If you had the power to influence legislation, are there laws that you would like to see introduced that might help you in your work?
Honestly, I think I’d continue to push for a public health coverage option for every US citizen, while also maintaining private options. When I hear the phrase, “Medicare for All,” I’m all about it. We have a Medicare Part C & D, which allows beneficiaries to opt-in to private insurance and covers others who can’t afford it or don’t want it. Coverage and choice. In such a system, we could take a more holistic approach to healthcare, as opposed to this sick care system we have today.
You are a person of enormous influence. If you could inspire a movement that would bring the most amount of good to the most amount of people, what would that be? You never know what your idea can trigger. 🙂
I think the most important thing is happiness, and Aristotle would agree as well. With that in mind, for me, the most important movement that I would be able to drive would be a wholeness and wellness education at an early age. Understanding that your diet, your mental health are things that can be taken care of with self-care — and understanding the tools and habits you need in order to do that. And that would need to start from early on and it would need to be institutionalized.

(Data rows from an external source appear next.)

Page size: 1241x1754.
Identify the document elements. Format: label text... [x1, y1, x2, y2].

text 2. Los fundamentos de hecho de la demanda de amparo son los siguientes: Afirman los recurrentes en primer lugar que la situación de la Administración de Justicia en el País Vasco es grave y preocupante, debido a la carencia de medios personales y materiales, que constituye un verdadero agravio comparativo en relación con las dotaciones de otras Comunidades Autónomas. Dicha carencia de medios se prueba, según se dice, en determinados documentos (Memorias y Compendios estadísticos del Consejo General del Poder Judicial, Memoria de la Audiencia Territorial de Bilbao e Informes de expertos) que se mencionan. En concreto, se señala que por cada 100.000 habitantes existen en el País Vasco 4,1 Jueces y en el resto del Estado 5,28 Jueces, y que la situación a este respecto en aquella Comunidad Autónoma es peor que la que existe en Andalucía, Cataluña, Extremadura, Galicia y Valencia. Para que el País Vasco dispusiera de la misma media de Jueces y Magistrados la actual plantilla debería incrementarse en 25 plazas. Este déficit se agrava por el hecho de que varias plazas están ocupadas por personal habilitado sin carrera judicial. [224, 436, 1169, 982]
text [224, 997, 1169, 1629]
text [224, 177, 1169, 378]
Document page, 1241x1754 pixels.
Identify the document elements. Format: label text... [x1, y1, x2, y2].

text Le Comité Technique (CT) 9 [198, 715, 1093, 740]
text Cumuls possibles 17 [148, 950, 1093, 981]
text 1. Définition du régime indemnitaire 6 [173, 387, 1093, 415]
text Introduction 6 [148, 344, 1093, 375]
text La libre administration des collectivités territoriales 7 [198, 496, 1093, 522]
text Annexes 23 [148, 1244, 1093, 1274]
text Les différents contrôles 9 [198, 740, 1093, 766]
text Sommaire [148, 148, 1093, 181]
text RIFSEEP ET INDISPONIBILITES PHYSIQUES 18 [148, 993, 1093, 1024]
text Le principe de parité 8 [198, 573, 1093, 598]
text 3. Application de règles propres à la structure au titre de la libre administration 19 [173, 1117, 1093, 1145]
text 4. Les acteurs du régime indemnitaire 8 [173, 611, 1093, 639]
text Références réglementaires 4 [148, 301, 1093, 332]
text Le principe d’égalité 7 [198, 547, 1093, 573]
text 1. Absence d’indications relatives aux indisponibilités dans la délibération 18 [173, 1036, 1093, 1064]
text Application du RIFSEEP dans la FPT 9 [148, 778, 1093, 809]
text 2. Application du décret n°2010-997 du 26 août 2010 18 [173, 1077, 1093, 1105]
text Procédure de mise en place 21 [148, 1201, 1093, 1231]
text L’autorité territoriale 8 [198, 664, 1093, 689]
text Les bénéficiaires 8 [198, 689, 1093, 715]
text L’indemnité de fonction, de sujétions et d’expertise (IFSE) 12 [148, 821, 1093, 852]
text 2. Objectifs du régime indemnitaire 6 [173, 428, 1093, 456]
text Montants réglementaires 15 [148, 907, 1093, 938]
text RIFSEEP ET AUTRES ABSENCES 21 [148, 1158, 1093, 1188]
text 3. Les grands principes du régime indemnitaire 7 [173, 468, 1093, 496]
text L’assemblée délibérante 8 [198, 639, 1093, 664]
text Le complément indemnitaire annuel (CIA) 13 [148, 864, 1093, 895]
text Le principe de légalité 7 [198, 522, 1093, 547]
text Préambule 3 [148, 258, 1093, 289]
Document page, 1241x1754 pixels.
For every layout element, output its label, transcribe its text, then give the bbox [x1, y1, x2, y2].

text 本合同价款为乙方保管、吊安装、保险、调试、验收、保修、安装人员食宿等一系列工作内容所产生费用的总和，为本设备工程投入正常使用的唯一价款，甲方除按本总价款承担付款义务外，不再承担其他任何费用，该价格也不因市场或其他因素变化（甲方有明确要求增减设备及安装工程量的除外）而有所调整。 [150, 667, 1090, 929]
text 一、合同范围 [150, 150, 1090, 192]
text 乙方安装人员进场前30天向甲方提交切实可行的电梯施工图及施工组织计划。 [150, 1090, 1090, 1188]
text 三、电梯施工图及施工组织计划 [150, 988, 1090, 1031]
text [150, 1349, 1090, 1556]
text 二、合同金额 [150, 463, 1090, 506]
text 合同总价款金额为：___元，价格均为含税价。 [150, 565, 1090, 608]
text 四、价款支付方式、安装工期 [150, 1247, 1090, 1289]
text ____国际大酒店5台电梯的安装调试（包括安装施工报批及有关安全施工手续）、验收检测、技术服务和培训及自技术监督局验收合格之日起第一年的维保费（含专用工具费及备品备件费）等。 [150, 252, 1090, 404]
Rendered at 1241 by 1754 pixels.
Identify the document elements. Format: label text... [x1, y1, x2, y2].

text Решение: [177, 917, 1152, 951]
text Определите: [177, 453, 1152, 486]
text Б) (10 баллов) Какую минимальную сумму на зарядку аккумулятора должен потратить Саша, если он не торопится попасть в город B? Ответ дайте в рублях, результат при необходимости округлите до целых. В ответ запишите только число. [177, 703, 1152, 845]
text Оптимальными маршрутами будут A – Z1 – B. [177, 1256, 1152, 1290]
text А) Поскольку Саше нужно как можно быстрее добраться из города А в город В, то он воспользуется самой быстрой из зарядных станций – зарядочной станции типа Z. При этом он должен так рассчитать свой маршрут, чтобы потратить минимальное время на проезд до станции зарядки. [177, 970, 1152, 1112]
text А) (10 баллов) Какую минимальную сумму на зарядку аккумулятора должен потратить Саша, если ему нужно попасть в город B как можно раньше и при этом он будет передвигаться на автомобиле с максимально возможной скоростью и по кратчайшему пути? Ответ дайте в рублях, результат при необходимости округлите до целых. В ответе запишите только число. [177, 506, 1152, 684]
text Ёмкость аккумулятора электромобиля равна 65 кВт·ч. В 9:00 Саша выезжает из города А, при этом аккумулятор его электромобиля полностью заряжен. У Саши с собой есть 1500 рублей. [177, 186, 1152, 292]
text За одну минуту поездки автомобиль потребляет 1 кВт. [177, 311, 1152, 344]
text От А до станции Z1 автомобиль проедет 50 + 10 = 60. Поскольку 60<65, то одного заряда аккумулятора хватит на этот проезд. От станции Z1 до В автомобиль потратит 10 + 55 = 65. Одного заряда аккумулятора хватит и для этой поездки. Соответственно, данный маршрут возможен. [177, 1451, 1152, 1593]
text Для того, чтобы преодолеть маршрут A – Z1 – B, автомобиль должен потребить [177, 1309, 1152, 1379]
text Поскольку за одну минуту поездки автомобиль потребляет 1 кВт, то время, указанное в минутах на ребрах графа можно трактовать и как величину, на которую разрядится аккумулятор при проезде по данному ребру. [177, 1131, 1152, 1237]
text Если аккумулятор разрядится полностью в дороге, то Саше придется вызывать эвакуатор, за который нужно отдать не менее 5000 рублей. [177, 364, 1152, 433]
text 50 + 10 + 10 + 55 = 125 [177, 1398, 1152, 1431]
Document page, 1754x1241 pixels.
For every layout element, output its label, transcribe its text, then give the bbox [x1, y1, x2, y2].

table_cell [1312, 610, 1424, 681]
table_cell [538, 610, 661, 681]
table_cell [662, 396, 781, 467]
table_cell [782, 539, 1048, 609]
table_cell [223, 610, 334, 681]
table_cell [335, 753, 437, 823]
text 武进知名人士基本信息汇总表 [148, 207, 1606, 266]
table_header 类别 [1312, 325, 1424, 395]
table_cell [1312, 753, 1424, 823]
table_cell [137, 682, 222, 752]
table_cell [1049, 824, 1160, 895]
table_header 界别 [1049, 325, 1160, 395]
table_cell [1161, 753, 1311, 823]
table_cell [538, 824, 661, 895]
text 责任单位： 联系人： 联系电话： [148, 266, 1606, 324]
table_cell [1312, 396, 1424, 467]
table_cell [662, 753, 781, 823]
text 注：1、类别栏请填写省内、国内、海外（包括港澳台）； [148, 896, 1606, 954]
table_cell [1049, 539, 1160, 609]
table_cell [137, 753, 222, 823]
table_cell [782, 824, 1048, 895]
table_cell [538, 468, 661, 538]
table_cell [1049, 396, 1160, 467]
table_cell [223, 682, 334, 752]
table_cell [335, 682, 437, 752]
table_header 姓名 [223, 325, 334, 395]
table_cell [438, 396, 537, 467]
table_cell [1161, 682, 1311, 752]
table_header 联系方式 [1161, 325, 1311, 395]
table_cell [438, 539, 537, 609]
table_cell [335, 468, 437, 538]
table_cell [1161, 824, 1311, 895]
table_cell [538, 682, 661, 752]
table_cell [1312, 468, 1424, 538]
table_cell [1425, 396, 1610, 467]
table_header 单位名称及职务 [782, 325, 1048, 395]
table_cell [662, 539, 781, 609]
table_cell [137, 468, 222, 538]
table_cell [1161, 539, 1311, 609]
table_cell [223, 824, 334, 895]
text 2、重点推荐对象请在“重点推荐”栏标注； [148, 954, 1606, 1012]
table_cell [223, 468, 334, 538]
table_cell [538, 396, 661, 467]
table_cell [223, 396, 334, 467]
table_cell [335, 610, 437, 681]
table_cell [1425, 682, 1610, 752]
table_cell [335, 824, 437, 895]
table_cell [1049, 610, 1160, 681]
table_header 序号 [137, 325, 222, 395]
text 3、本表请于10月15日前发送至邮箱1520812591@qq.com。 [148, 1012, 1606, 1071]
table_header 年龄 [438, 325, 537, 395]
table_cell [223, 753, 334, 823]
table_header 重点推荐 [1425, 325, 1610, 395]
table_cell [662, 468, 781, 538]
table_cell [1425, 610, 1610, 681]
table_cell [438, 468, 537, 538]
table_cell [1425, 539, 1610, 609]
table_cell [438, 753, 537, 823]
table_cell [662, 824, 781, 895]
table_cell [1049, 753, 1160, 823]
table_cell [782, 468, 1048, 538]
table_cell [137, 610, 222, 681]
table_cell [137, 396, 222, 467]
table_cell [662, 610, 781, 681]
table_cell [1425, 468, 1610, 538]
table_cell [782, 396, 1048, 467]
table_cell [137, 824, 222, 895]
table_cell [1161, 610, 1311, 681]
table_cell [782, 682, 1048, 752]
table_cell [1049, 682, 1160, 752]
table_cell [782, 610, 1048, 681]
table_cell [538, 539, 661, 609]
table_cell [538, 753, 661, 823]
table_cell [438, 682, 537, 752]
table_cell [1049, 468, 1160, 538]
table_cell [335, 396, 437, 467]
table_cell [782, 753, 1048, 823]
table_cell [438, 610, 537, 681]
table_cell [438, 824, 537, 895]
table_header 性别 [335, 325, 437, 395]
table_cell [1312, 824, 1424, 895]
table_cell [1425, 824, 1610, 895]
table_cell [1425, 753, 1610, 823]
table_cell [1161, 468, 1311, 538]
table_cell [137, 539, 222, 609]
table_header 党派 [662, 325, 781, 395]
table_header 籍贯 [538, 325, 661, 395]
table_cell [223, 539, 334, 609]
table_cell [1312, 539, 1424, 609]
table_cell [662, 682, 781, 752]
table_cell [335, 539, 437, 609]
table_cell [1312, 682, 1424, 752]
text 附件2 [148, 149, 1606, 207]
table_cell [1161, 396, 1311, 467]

Is there a person in the world, or in the US with whom you would love to have a private breakfast or lunch with, and why? He or she might just see this, especially if we tag them. 🙂
Two people: Barack Obama and David Chang, no questions. Obama needs no explanation and David Change simply has this huge appreciation for food and he’s just an overall awesome chef.
How can our readers further follow your work online?
This was very meaningful, thank you so much, and we wish you only continued success.
Thank you for the opportunity and for shedding light on the crisis of food deserts and what we can do to help.